> **Provided passage**:
"""

Lorain — The Board of Education opened its Oct. 13 meeting at Lorain High with Frank Jacinto Elementary students leading the Pledge of Allegiance and sharing October’s themes of responsibility and bullying prevention. Students described being “upstanders, not bystanders,” and the board thanked staff who support the school’s character work. The board then recognized visitors and approved the Sept. 22 meeting minutes on a 4–0 vote.
Julie Garcia, president of the Lorain Education Association, invited alumni to a mixer after Friday’s homecoming game, noted the district’s Titan Shop is open for online orders through Oct. 24, and previewed LEA participation in the Oct. 17 homecoming parade and the Oct. 29 district trunk-or-treat. She also highlighted a Dec. 13 Breakfast with Santa, a March 8 scholarship pancake fundraiser, and levy outreach planned during homecoming.
Treasurer’s forecast: state reductions and new laws tighten revenues while expenses rise. The treasurer presented the district’s updated multi-year outlook, reporting several revenue hits since spring: elimination of supplemental targeted assistance (about $3.5 million per year), the loss of roughly $900,000 in proposed Statehouse funding that did not make the final budget, and reductions tied to county exemptions and new state tax-law changes estimated at about $1.6 million annually when combined. The presentation noted special education threshold reimbursements increased modestly, but overall revenues are projected to slide from about $96.6 million in FY26 to $87.2 million by FY29 while expenditures grow from roughly $115 million to $121 million. Deficit spending is projected each year, with ending cash balances turning negative as early as FY27 absent new revenue and continued cost control. The treasurer warned the district could move through the state’s fiscal caution and watch stages toward fiscal emergency by FY28 if no corrective actions or levy renewals occur. Two renewal levies on the November ballot—one generating about $11 million annually and another about $3 million—were noted as renewals at no new cost to taxpayers; failure could also jeopardize rollback/homestead credits for homeowners if a replacement were needed later under current law.
Donations and community support approved. The board accepted more than $18,000 in community donations, including $5,000 in socks for students in need through Walls of Love, funding from the IAV, American Legion Post 30, and in-kind items from Wee Care Closet, the Great Lakes Science Center, and others.
Personnel actions pass, with a few abstentions. The board approved appointments, resignations/retirements, and a range of leaves. It also approved a USW reduction-in-force eliminating Safety Compliance Officer positions. Supplemental contracts for student clubs, teacher leadership teams (BLT/DLT), PBIS, RTI, gifted and speech services, teacher mentors, athletics and fine arts all passed. Votes included noted abstentions on select personnel items.
Operations approvals touch safety, services, and student programming. The board authorized a NaloxBox partnership with Lorain County Public Health to stage naloxone in schools; “231 GO!” collaboration with six local agencies; a GO BIG BMX assembly tour for elementary schools; a behavioral consultant agreement with the ESC of Lorain County; and professional development with Kent State’s Child Development Center. Other approvals covered a Title I nonpublic pooling agreement for St. Joseph, BurlingtonEnglish software at Lorain High, a Zoom license renewal, photo booth and DJ services for homecoming/prom, a “Wild Hooves Farm” assembly at Garfield, cafeteria pin pads, stadium painting, initial asbestos assessment for the W. Erie Ave. building and Bus Garage, specialized van transportation for a student, fall “Goose Doctor’s” applications at Lorain High and Southview, and districtwide IXL Math for middle schools.
The meeting adjourned after brief board comments and a reminder that the next meeting is scheduled for Monday, Oct. 27 at 5 p.m. at the board office.

"""

> **Exercise details**:
Write out, word for word, the part of the Lorain Board of Education meeting report starting with "Julie Garcia, president" and going on through "planned during homecoming.".

> **Supplied information**:
"""

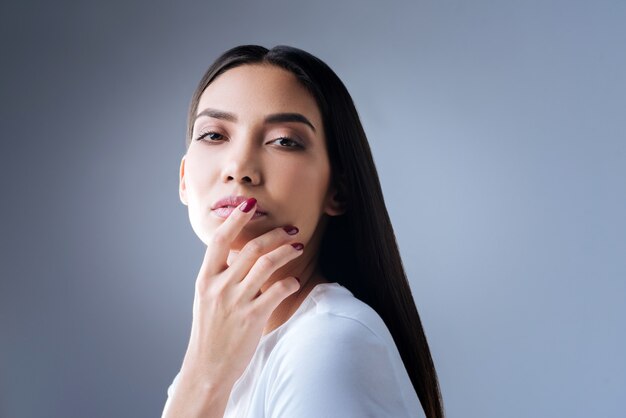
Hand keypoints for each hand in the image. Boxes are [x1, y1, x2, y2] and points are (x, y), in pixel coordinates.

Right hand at [180, 197, 302, 387]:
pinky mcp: (252, 317)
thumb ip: (220, 276)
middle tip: (291, 229)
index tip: (250, 204)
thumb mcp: (206, 299)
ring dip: (286, 251)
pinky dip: (288, 282)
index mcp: (205, 279)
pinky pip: (276, 291)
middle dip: (275, 234)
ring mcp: (236, 301)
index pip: (219, 240)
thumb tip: (236, 254)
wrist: (207, 367)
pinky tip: (293, 281)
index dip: (236, 218)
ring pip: (266, 264)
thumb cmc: (210, 331)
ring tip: (298, 246)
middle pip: (251, 248)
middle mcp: (219, 286)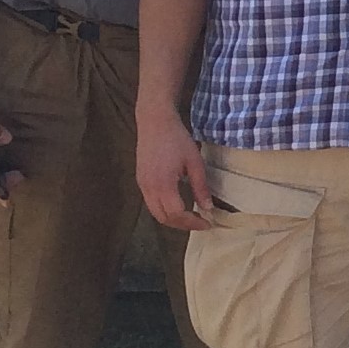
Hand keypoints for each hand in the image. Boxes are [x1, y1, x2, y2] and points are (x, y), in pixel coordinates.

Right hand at [135, 106, 212, 230]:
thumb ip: (200, 186)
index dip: (192, 223)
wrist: (155, 122)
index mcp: (163, 184)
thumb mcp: (195, 162)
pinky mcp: (140, 181)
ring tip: (191, 216)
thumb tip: (207, 207)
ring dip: (173, 219)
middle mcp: (149, 188)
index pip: (176, 214)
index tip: (207, 223)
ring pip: (155, 213)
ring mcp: (142, 185)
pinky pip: (151, 203)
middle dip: (183, 225)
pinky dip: (165, 210)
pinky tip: (178, 204)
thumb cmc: (177, 139)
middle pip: (163, 218)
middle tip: (201, 222)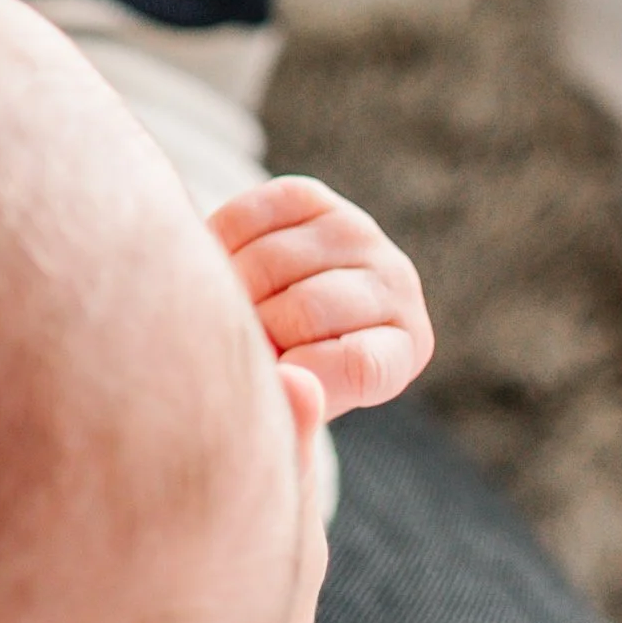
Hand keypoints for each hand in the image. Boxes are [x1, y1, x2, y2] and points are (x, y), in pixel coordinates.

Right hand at [210, 175, 433, 418]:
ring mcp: (354, 232)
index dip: (300, 377)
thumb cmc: (284, 390)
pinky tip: (226, 270)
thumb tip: (292, 381)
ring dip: (231, 292)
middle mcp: (395, 283)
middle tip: (241, 345)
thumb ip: (294, 421)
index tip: (271, 384)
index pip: (358, 364)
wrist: (270, 325)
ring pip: (269, 261)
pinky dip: (219, 247)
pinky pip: (246, 216)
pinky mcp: (308, 196)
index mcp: (402, 350)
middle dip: (256, 335)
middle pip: (306, 309)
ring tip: (232, 312)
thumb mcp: (293, 426)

"""

> **Reply**:
Julie Garcia, president of the Lorain Education Association, invited alumni to a mixer after Friday’s homecoming game, noted the district’s Titan Shop is open for online orders through Oct. 24, and previewed LEA participation in the Oct. 17 homecoming parade and the Oct. 29 district trunk-or-treat. She also highlighted a Dec. 13 Breakfast with Santa, a March 8 scholarship pancake fundraiser, and levy outreach planned during homecoming.